NDPR has just published a review — written by Hans-Johann Glock (University of Zurich) — of Michael Dummet’s The Nature and Future of Philosophy (Columbia University Press). To access the review online, click here.
Here is how it begins:
Sir Michael Dummett, who died on 27 December 2011, was one of the most important analytic philosophers of the last 60 years. Indeed, he was one of the last great heroes of that movement. Although analytic philosophy is triumphing institutionally around the globe, its development has stagnated; and the last 20 years have not witnessed the rise of new luminaries of the same stature as Dummett, Davidson, Hempel, Strawson, Lewis, von Wright, Rawls, Hare and Hart, to say nothing of giants like Moore, Russell, Wittgenstein and Quine.

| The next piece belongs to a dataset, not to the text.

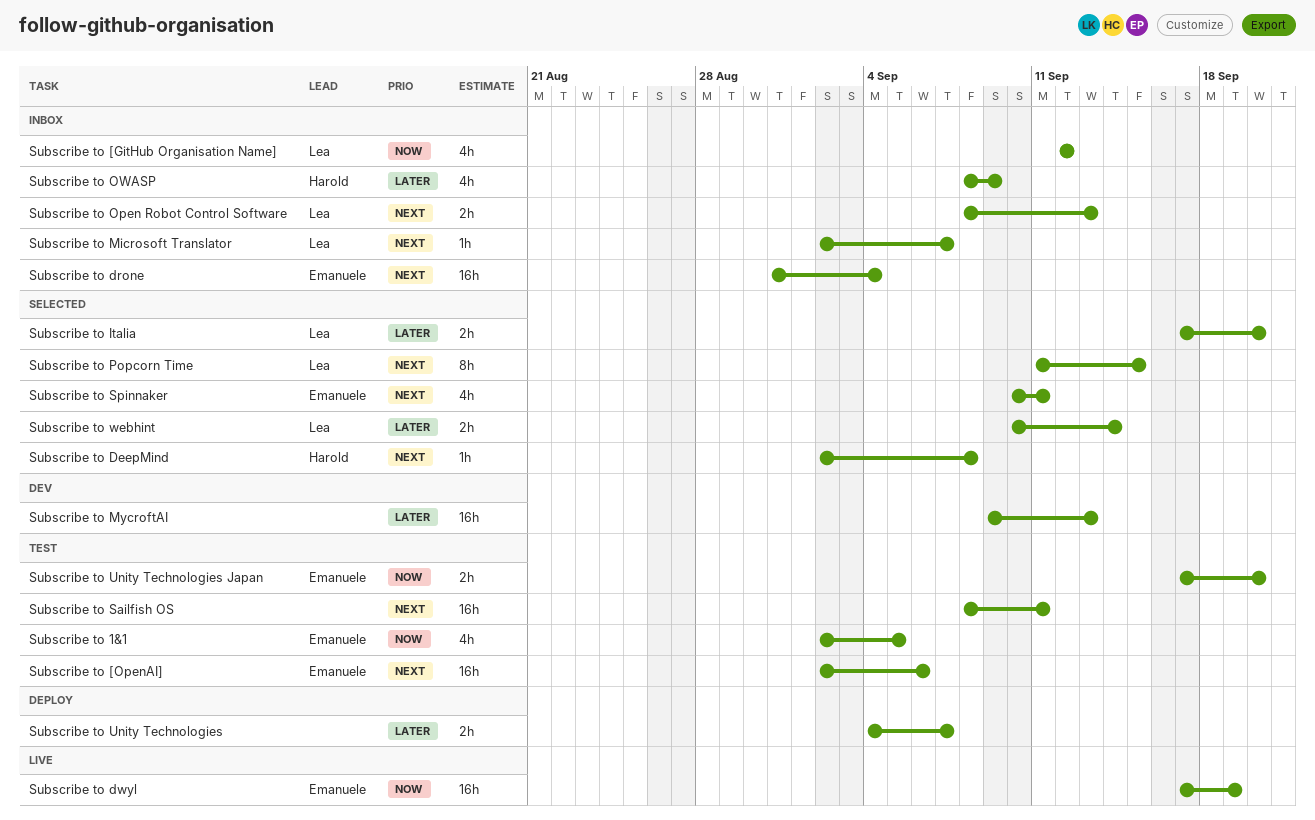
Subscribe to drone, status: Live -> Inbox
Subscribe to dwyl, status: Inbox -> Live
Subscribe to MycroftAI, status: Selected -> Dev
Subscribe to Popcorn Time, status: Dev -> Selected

It is entirely fitting, therefore, that Dummett’s last book to appear in his lifetime is not just a reflection on the aims, methods and prospects of philosophy in general, but also a thoughtful defence of analytic philosophy, one which culminates in a plea for overcoming the chasms between analytic and so-called “continental philosophy”. The book also addresses a wider audience than Dummett’s previous philosophical writings, and it is written in a much more accessible and occasionally colloquial prose. Finally, in contrast to most of Dummett’s writings, it abounds with examples, many of them illuminating.